Delta revised its profit outlook on Monday, citing “a recent reduction in consumer and corporate confidence caused by increased macro uncertainty.” During the first quarter, the Atlanta-based airline now expects operating margins between 4% and 5%, down from the initial guidance of 6% to 8%.
CEO Ed Bastian provided some color on the reduced guidance during a Tuesday J.P. Morgan investors conference. He noted a “series of factors” during the first quarter, including the midair collision involving American flight 5342 and a Black Hawk helicopter.
Bastian called the January accident “ a causal fact in terms of the trend line that we’re looking at.”
Politics Played a Role
During the conference, he said consumer confidence began to “wane” following the collision.
“ We saw a pretty immediate stall in both corporate travel and bookings,” Bastian added. “Not that they stopped, but the growth rates that we had stalled considerably.
“And consumer confidence, certainly in air travel, started to wane a little bit as questions of safety came and unfortunately, as we all know, some aspects of the crash were politicized, which did not help matters in terms of restoring confidence in consumers’ minds.”

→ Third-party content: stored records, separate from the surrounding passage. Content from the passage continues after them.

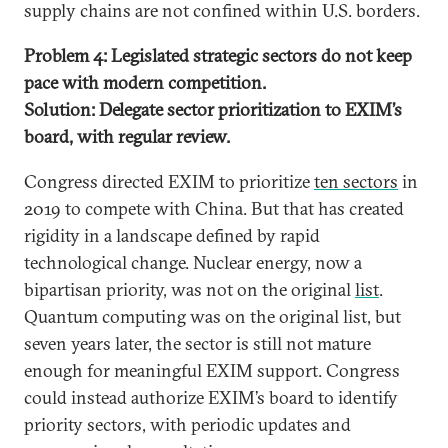
supply chains are not confined within U.S. borders.
Problem 4: Legislated strategic sectors do not keep
pace with modern competition.
Solution: Delegate sector prioritization to EXIM’s
board, with regular review.
Congress directed EXIM to prioritize
ten sectors
in
2019 to compete with China. But that has created
rigidity in a landscape defined by rapid
technological change. Nuclear energy, now a
bipartisan priority, was not on the original
list
.
Quantum computing was on the original list, but
seven years later, the sector is still not mature
enough for meaningful EXIM support. Congress
could instead authorize EXIM’s board to identify
priority sectors, with periodic updates and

Then, on Feb. 17, a CRJ-900 operated by Delta subsidiary Endeavor Air crashed in Toronto. All 80 on board the aircraft survived.

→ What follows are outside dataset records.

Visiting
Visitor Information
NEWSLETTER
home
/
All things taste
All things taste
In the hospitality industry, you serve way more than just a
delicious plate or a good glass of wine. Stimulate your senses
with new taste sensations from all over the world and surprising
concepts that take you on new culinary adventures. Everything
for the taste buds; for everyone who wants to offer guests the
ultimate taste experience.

Following that accident, Delta corrected the record over speculation that the pilots were underqualified.
Bastian stated that the accident “ fed into another round of delay.” But economic uncertainty was also playing a part.
Despite pullbacks in government spending, less than 1% of Delta’s revenue comes directly from government, and 4% comes directly from the Washington area.
“ It’s the one area of the country that we’re the least exposed,” airline President Glen Hauenstein added. “So, I guess that’s a benefit at this point in time.”